In [1]:
import gensim
import numpy as np
import pandas as pd
import os
import re
from nltk.tokenize import TreebankWordTokenizer

pd.set_option('display.max_colwidth', None)

In [2]:
shake_bi = pd.read_csv('../data/shakespearean_bigrams_pos.csv')

In [3]:
shake_bi.sample(5)

Unnamed: 0,title,title_tokenized,pos_tag,pos,pos_len,pos1,pos2
205373,thou note,"['thou', 'note']","['NN', 'NN']","['NN', 'NN']",2,NN,NN
192052,the blackest,"['the', 'blackest']","['DT', 'JJS']","['DT', 'JJS']",2,DT,JJS
114350,look they,"['look', 'they']","['NN', 'PRP']","['NN', 'PRP']",2,NN,PRP
182886,strange insurrections,"['strange', 'insurrections']","['JJ', 'NNS']","['JJ', 'NNS']",2,JJ,NNS
152805,pluck 'd,"['pluck', ""'d""]","['NN', 'MD']","['NN', 'MD']",2,NN,MD


In [4]:
shake_bi = shake_bi.drop(columns=['title_tokenized', 'pos_tag'])

In [5]:
twd = TreebankWordTokenizer()
shake_bi['title_token'] = shake_bi['title'].apply(lambda x: twd.tokenize(x))
shake_bi.sample(5)

Unnamed: 0,title,pos,pos_len,pos1,pos2,title_token
198858,their tender,"['PRP$', 'NN']",2,PRP$,NN,"[their, tender]"
101585,instigated by,"['VBN', 'IN']",2,VBN,IN,"[instigated, by]"
30054,bought mine,"['NN', 'NN']",2,NN,NN,"[bought, mine]"
18986,as they,"['IN', 'PRP']",2,IN,PRP,"[as, they]"
144203,or from,"['CC', 'IN']",2,CC,IN,"[or, from]"

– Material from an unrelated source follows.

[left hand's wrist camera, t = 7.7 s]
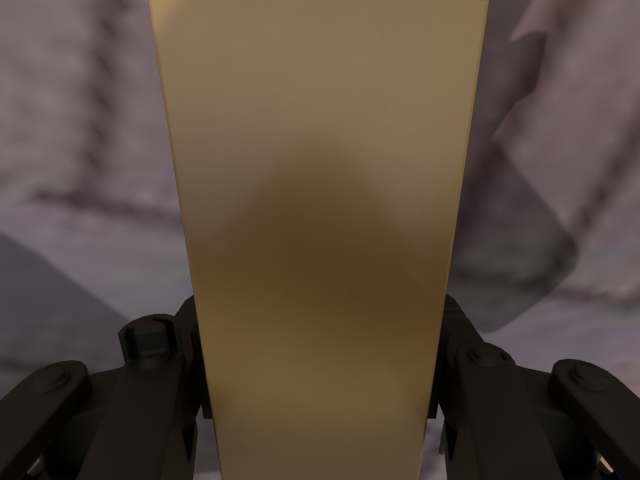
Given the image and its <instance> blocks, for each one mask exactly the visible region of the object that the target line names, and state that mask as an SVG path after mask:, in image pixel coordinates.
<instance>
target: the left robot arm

Previous work has demonstrated that words with a period at the end (such as `soldier.`) will not have an accompanying word vector, which would result in the loss of thousands of entries. The below code will remove the period at the end of such words, but will retain other punctuation and single event periods.

In [16]:
titles = shake_bi.title_token.tolist()

In [7]:
first = []
second = []

for title in titles:
    first.append(title[0])
    second.append(title[1])
        

In [9]:
new_first = []

for word in first:
    if len(word) > 1 and word.endswith('.'):
        new_first.append(word.rstrip(word[-1]))
    else:
        new_first.append(word)
        

In [10]:
new_second = []

for word in second:
    if len(word) > 1 and word.endswith('.'):
        new_second.append(word.rstrip(word[-1]))
    else:
        new_second.append(word)

In [11]:
title_clean = list(list(x) for x in zip(new_first, new_second))

In [14]:
title_clean[177240:177245]

[['soldier', 'with'],
 ['soldier', 'you'],
 ['soldier-like', 'phrase'],
 ['soldier', 'and'],
 ['soldier', 'let']]

In [15]:
shake_bi['title_clean'] = title_clean
shake_bi.sample(5)

Unnamed: 0,title,pos,pos_len,pos1,pos2,title_token,title_clean
210605,to example,"['TO', 'NN']",2,TO,NN,"[to, example]","[to, example]"
82764,hate ',"['NN', '""""']",2,NN,"""""","[hate, ']","[hate, ']"
93104,hit the,"['VB', 'DT']",2,VB,DT,"[hit, the]","[hit, the]"
61280,every coast,"['DT', 'NN']",2,DT,NN,"[every, coast]","[every, coast]"
105881,jove and,"['NN', 'CC']",2,NN,CC,"[jove, and]","[jove, and]"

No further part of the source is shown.